**WHAT THIS EXERCISE ASKS**
**1.** Print the passage of the reading-list post from "Hello, readers! First" up to and including "the week’s theme.".
**2.** State whether each statement agrees with the reading-list post: (a) the meme is hosted by E. @ Local Bee Hunter's Nook, (b) Arrow of God is the first novel in The African Trilogy, (c) the god Ulu is worshipped by six villages. Answer yes or no for each, and quote the deciding words of the post.

# DOCUMENT SEGMENT start

Hello, readers! First of all, let me wish everyone a happy new year. I hope that this year will shower you with blessings. Welcome to another #5OnMyTBR update. The rule is relatively simple. I have to pick five books from my to-be-read piles that fit the week’s theme.
This week’s theme: Part of a Series
5OnMyTBR is a bookish meme hosted by E. @ Local Bee Hunter’s Nook where you chose five books from your to-be-read pile that fit that week’s theme. If you’d like more info, head over to the announcement post!
Title: Arrow of God
Author: Chinua Achebe
Publisher: Penguin Books
Publishing Date: 2016
No. of Pages: 230
Series: The African Trilogy
Synopsis:
When Things Fall Apart ends, colonial rule has been introduced to Umuofia, and the character of the nation and its values, freedoms, and religious and sociopolitical foundations have substantially and irrevocably been altered. Arrow of God, the second novel in Chinua Achebe’s The African Trilogy, moves the historical narrative forward. This time, the action revolves around Ezeulu, the headstrong chief priest of the god Ulu, which is worshipped by the six villages of Umuaro. The novel is a meditation on the nature, uses, and responsibility of power and leadership. Ezeulu finds that his authority is increasingly under threat from rivals within his nation and functionaries of the newly established British colonial government. Yet he sees himself as untouchable. He is forced, with tragic consequences, to reconcile conflicting impulses in his own nature – a need to serve the protecting deity of his Umuaro people; a desire to retain control over their religious observances; and a need to gain increased personal power by pushing his authority to the limits. He ultimately fails as he leads his people to their own destruction and, consequently, his personal tragedy arises. Arrow of God is an unforgettable portrayal of the loss of faith and the downfall of a man in a society forever altered by colonialism.

# DOCUMENT SEGMENT end
# SUPPLIED INFORMATION start

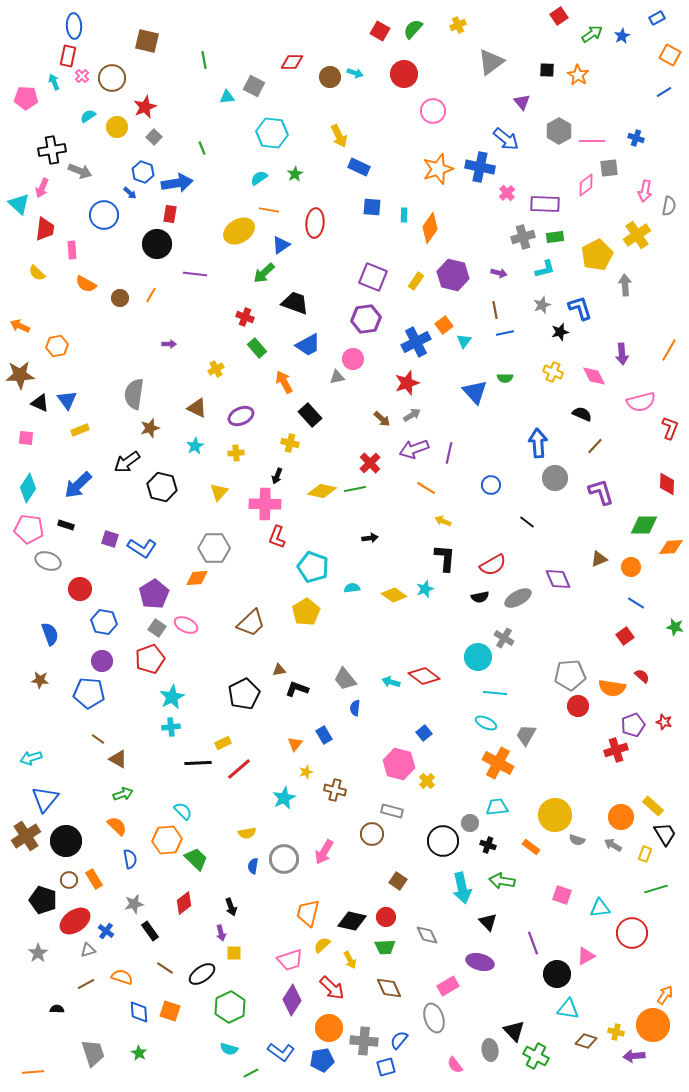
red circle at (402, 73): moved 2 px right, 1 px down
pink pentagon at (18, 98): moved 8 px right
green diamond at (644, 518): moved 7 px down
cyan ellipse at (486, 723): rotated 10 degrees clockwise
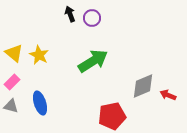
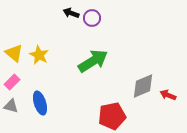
black arrow: moved 1 px right, 1 px up; rotated 49 degrees counterclockwise
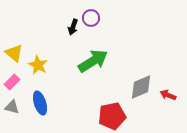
black arrow: moved 2 px right, 14 px down; rotated 91 degrees counterclockwise
purple circle: moved 1 px left
yellow star: moved 1 px left, 10 px down
gray diamond: moved 2 px left, 1 px down
gray triangle: moved 1 px right, 1 px down
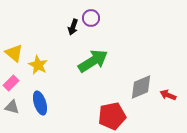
pink rectangle: moved 1 px left, 1 px down
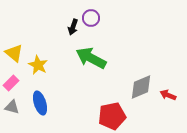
green arrow: moved 2 px left, 3 px up; rotated 120 degrees counterclockwise
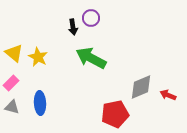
black arrow: rotated 28 degrees counterclockwise
yellow star: moved 8 px up
blue ellipse: rotated 15 degrees clockwise
red pentagon: moved 3 px right, 2 px up
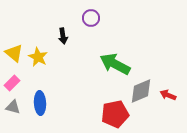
black arrow: moved 10 px left, 9 px down
green arrow: moved 24 px right, 6 px down
pink rectangle: moved 1 px right
gray diamond: moved 4 px down
gray triangle: moved 1 px right
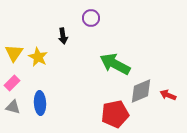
yellow triangle: rotated 24 degrees clockwise
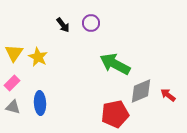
purple circle: moved 5 px down
black arrow: moved 11 px up; rotated 28 degrees counterclockwise
red arrow: rotated 14 degrees clockwise
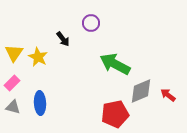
black arrow: moved 14 px down
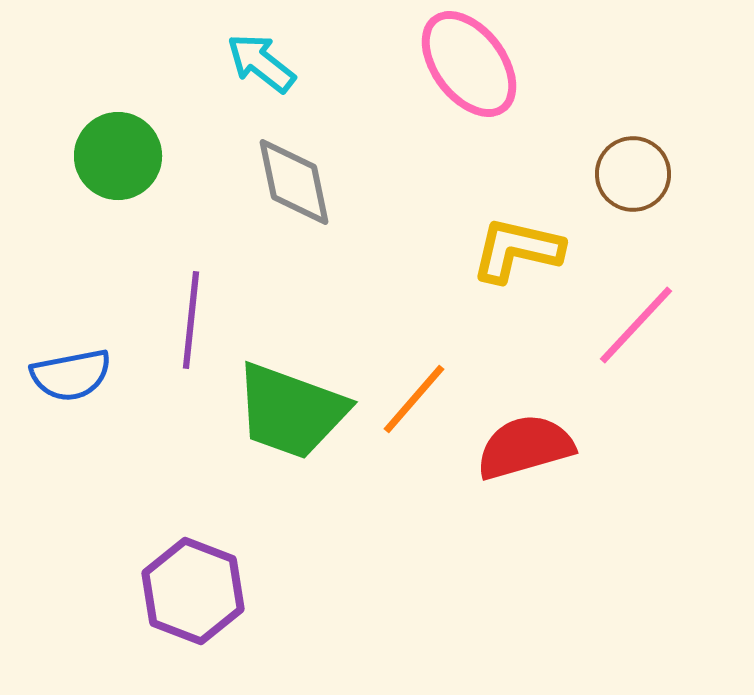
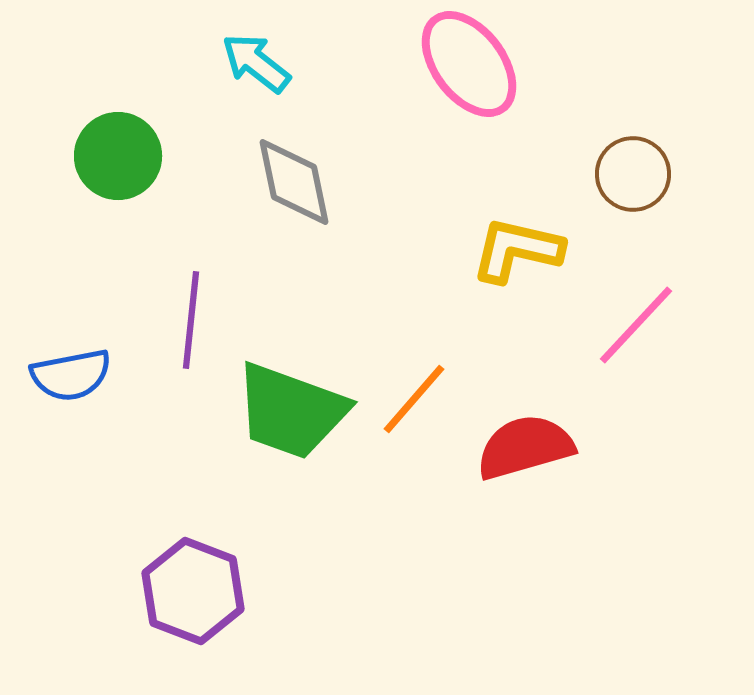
cyan arrow: moved 5 px left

# SUPPLIED INFORMATION end

**TASK-BY-TASK RESULTS**
**1.**
Hello, readers! First of all, let me wish everyone a happy new year. I hope that this year will shower you with blessings. Welcome to another #5OnMyTBR update. The rule is relatively simple. I have to pick five books from my to-be-read piles that fit the week’s theme.

**2.**
(a) Yes: "5OnMyTBR is a bookish meme hosted by E. @ Local Bee Hunter’s Nook"
(b) No: "Arrow of God, the second novel in Chinua Achebe’s The African Trilogy"
(c) Yes: "the god Ulu, which is worshipped by the six villages of Umuaro"